- YOUR INSTRUCTIONS
Find each line in the records below that contains the string "catalogue", matching case exactly, and copy those lines.

- Data excerpts

++++

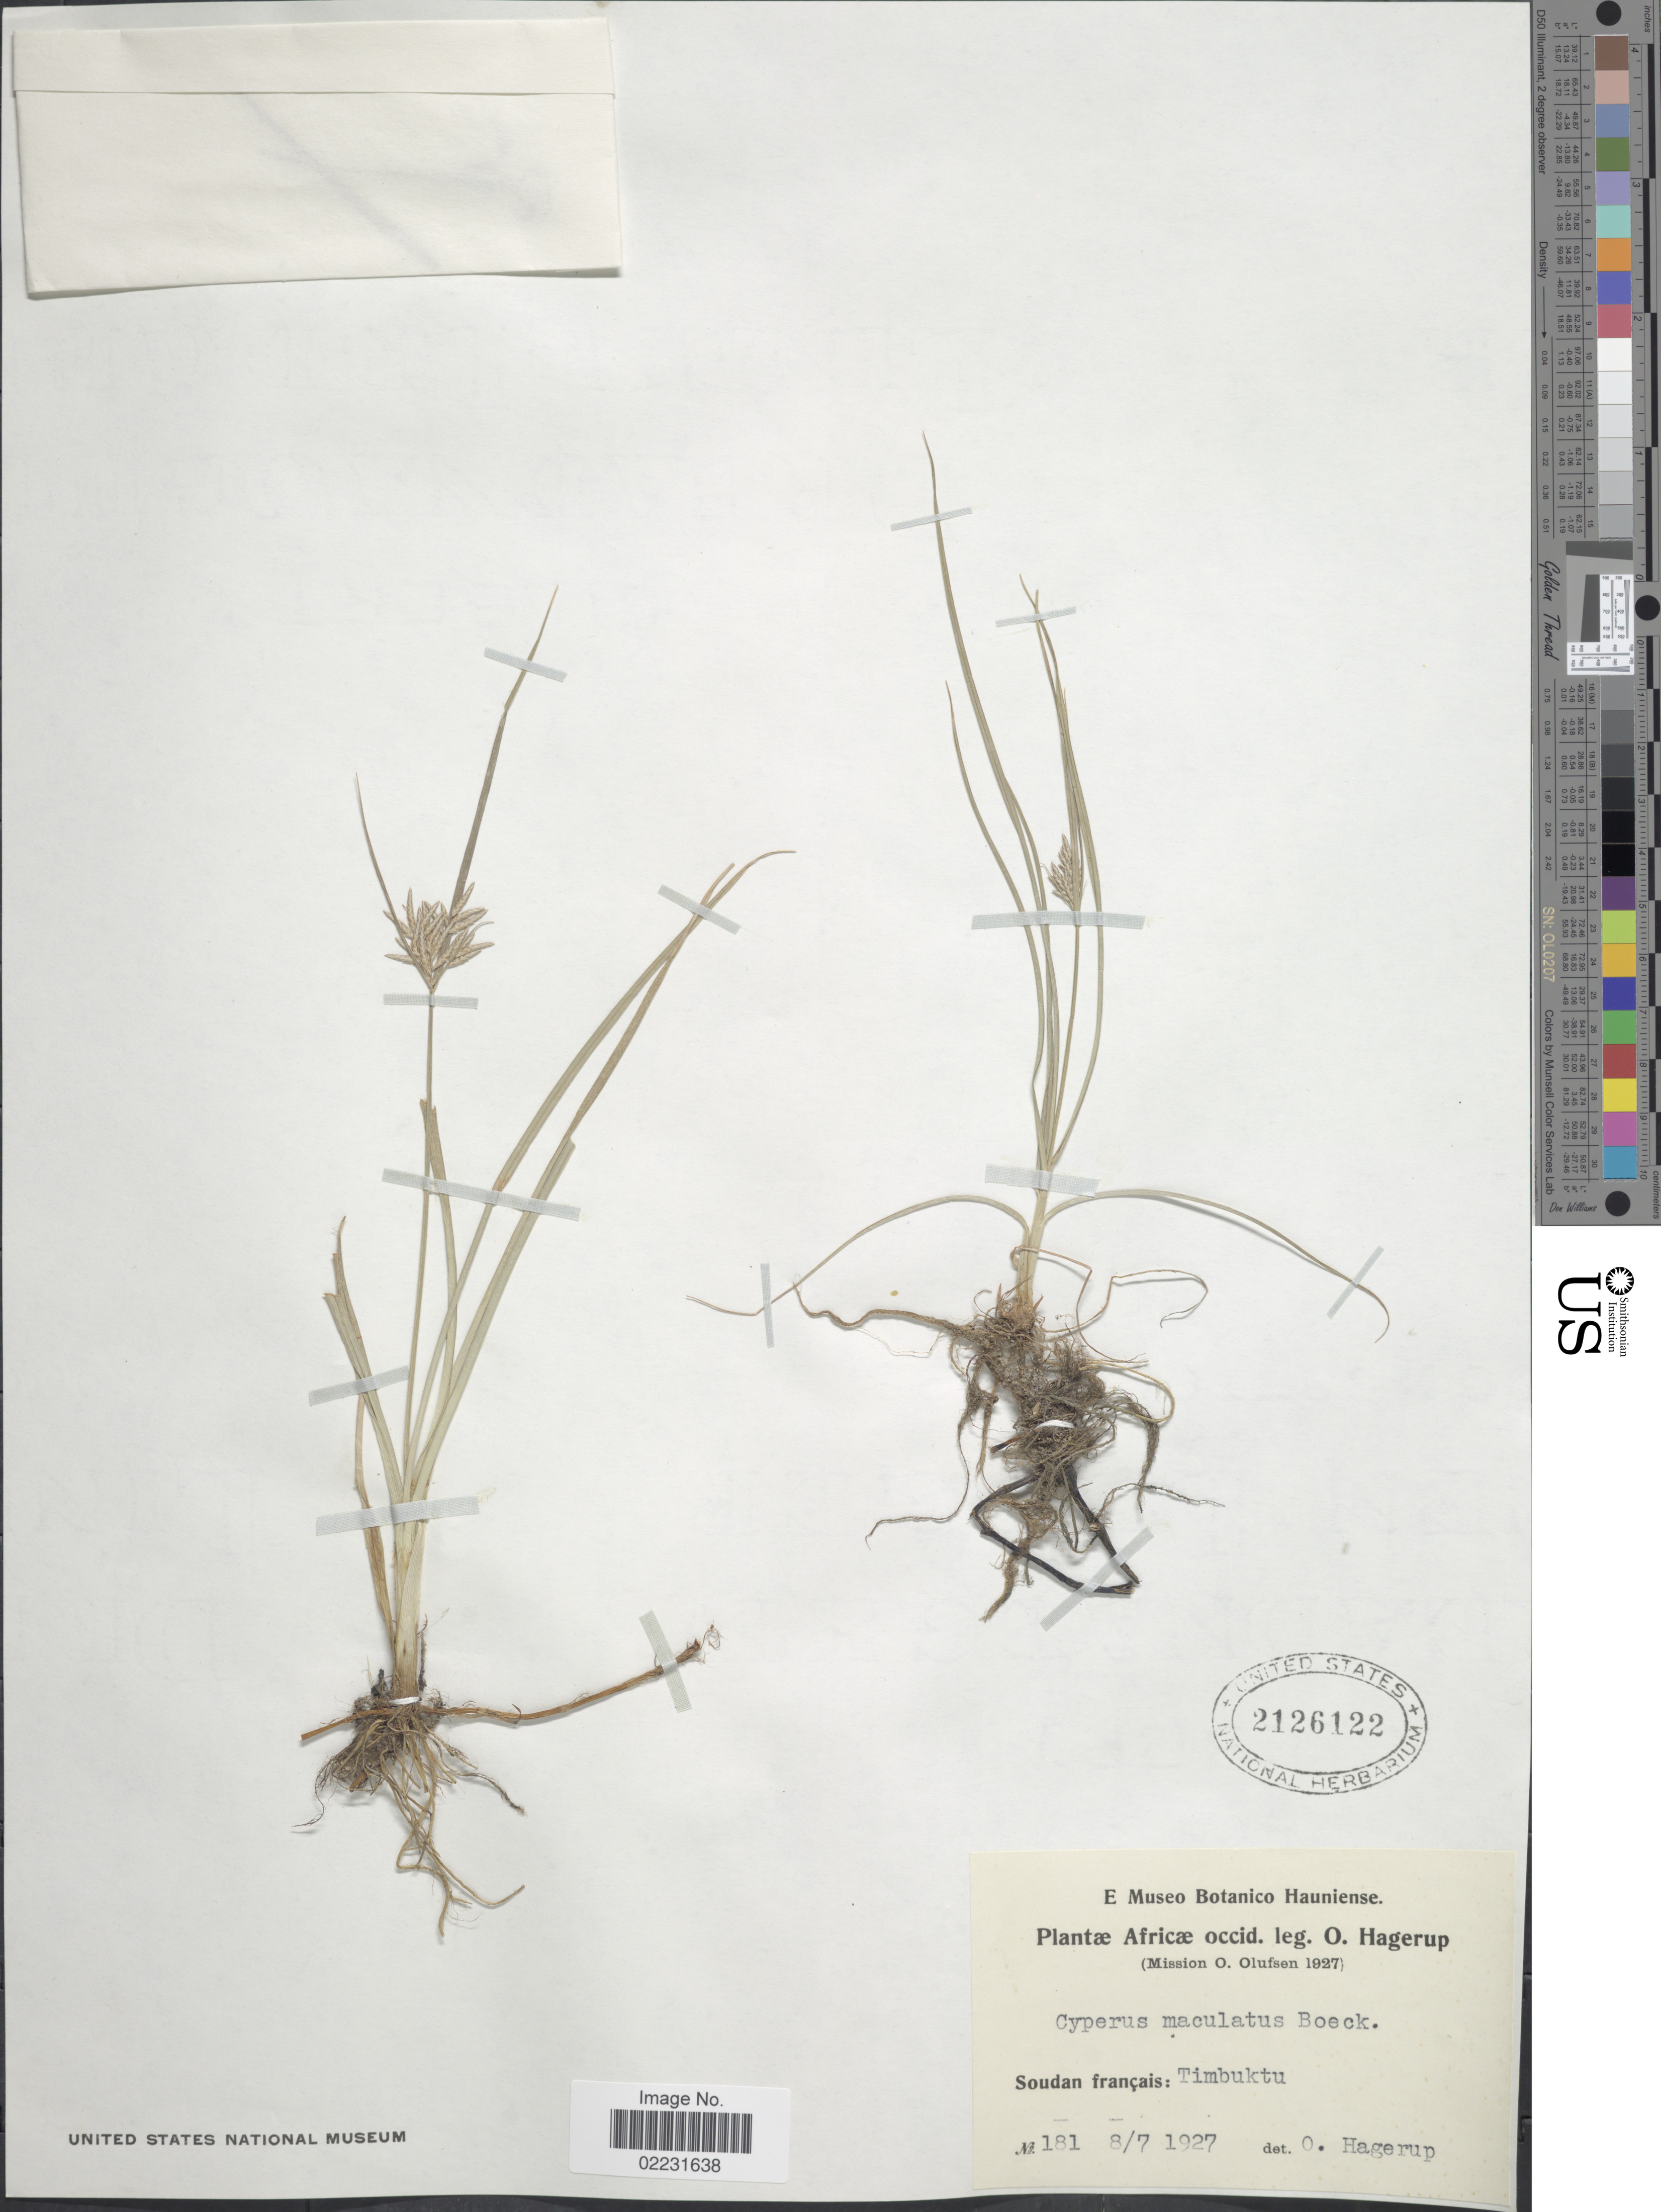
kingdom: Plantae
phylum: Tracheophyta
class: Liliopsida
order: Poales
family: Cyperaceae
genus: Cyperus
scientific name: Cyperus maculatus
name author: Boeckeler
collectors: O. Hagerup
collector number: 181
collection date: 1927-07-08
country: Mali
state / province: Tombouctou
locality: Africae occid., Soudan francais, Timbuktu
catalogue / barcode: US 2126122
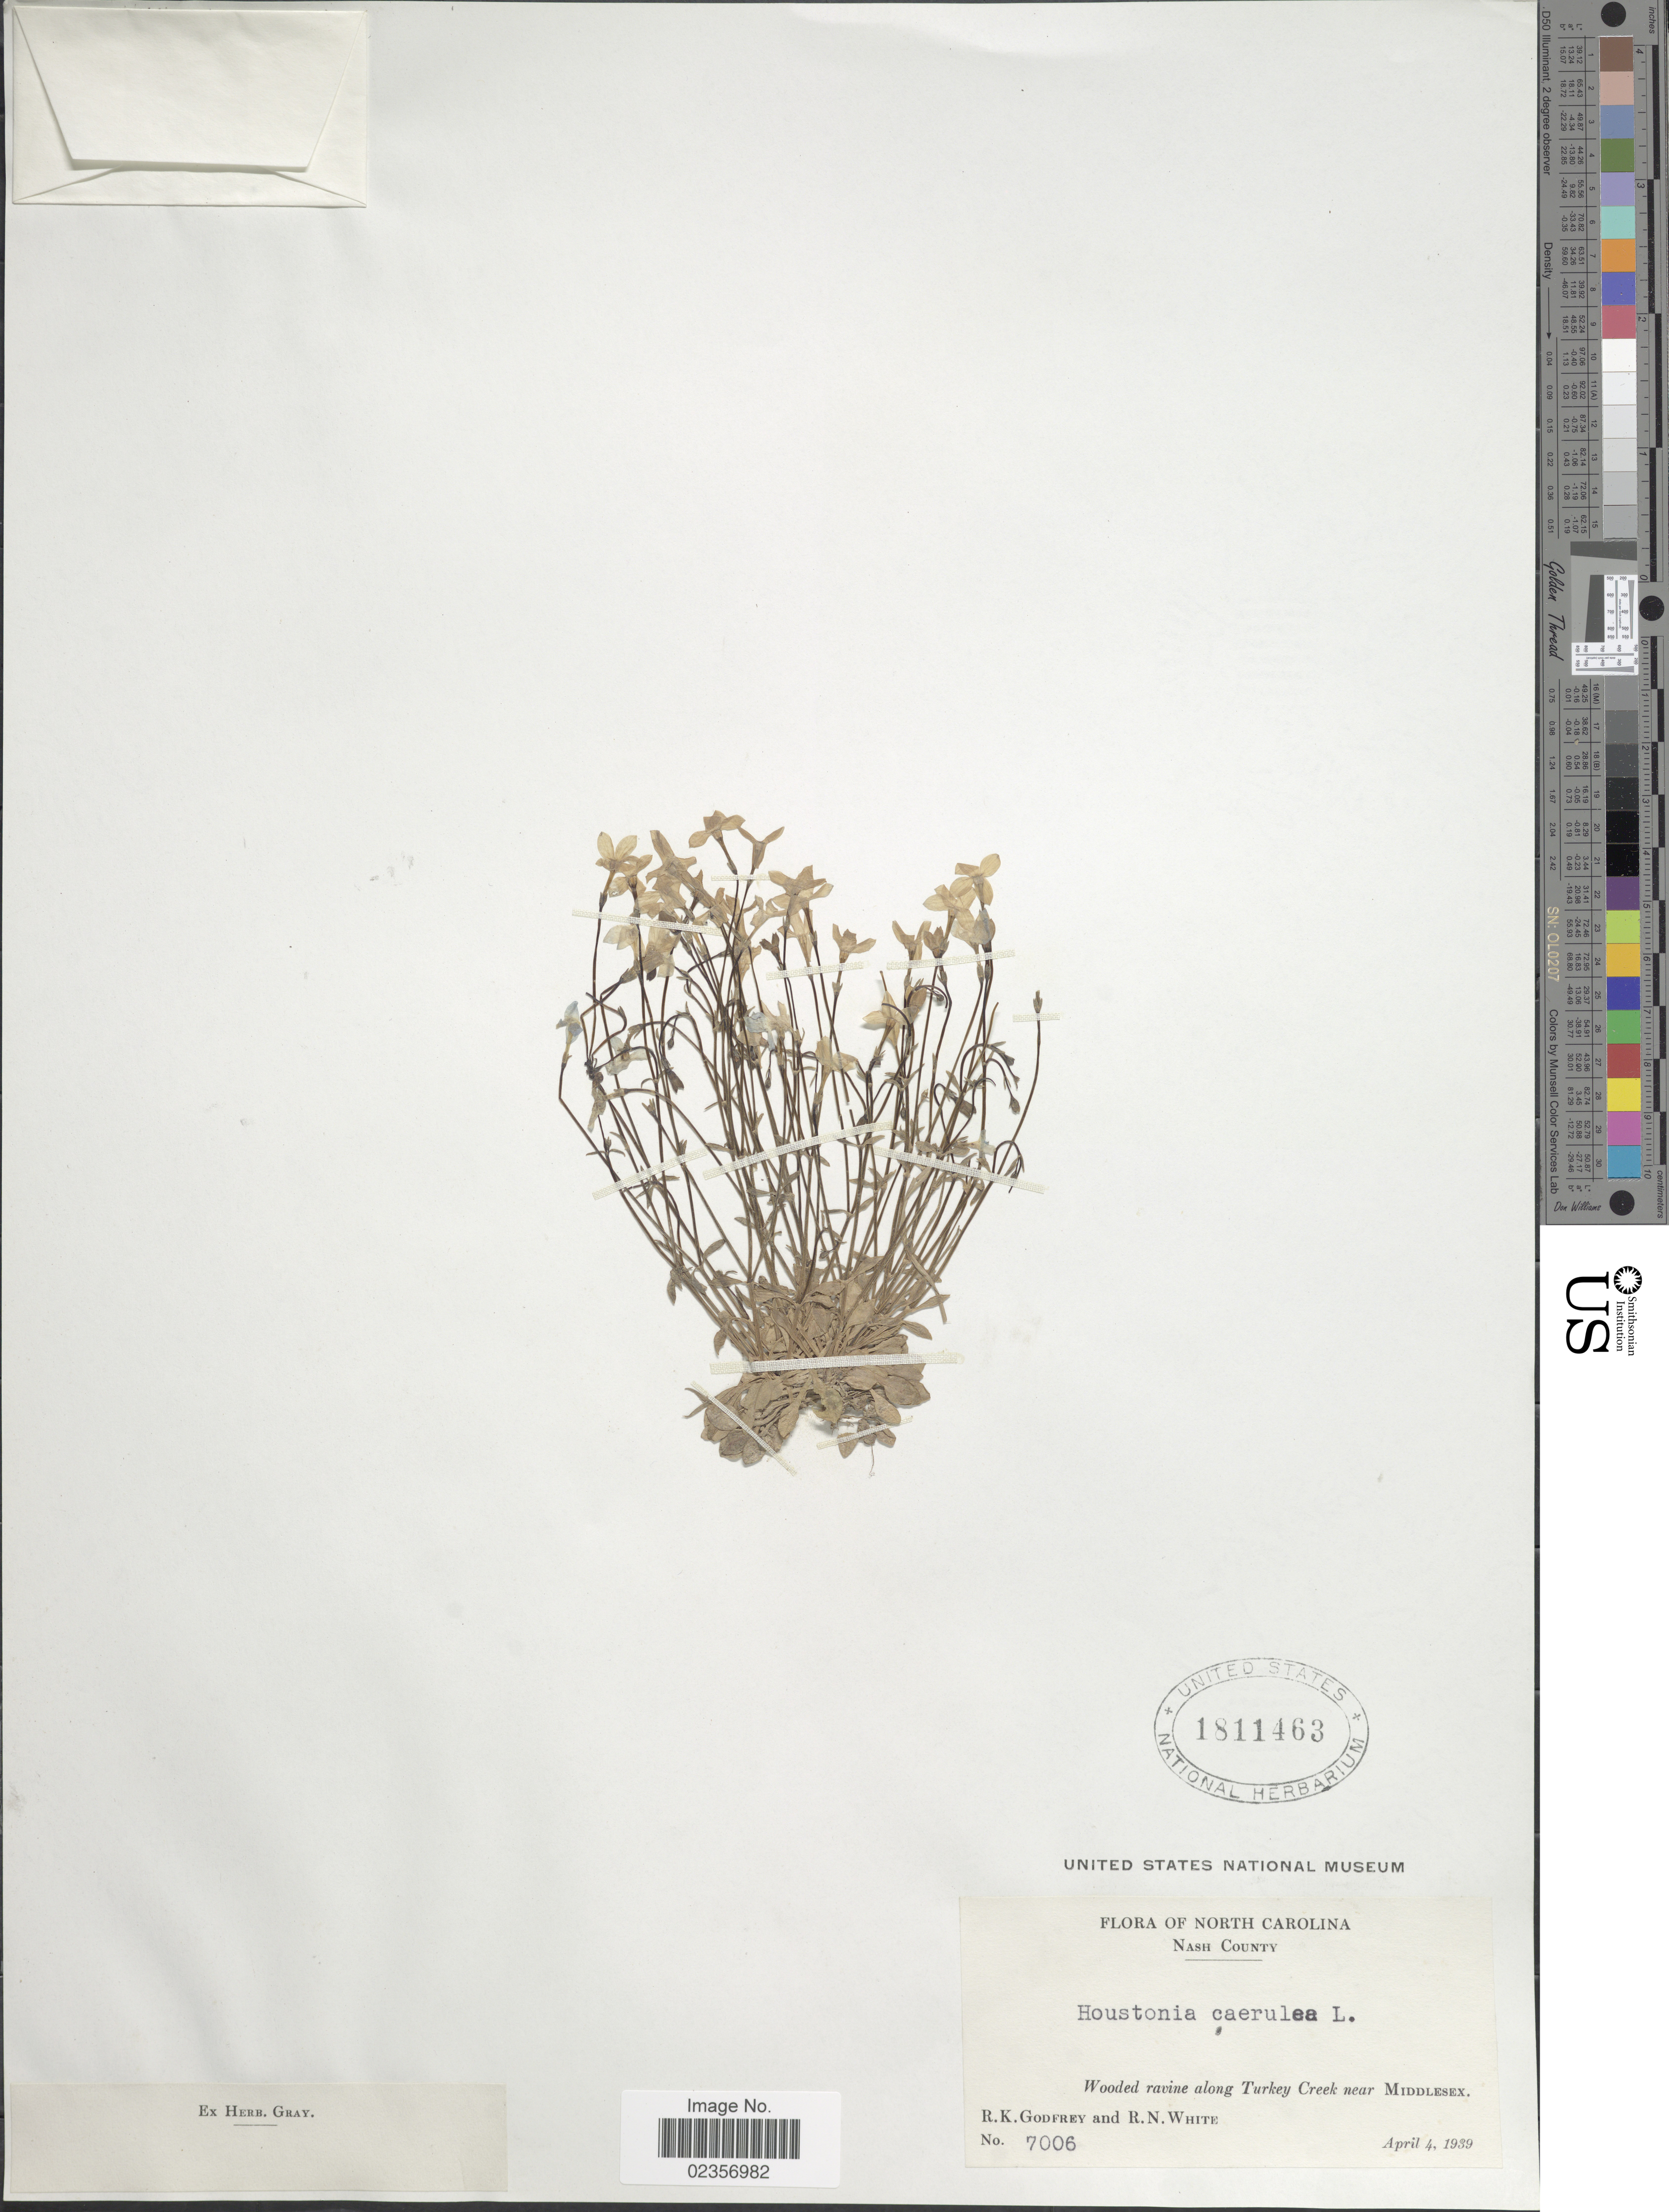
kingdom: Plantae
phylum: Tracheophyta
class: Magnoliopsida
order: Gentianales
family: Rubiaceae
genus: Houstonia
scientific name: Houstonia caerulea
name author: L.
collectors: R. K. Godfrey & R. N. White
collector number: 7006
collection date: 1939-04-04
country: United States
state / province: North Carolina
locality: Nash County, wooded ravine along Turkey Creek near Middlesex.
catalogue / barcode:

++++

- EXERCISE ANSWER
catalogue / barcode: US 2126122
catalogue / barcode:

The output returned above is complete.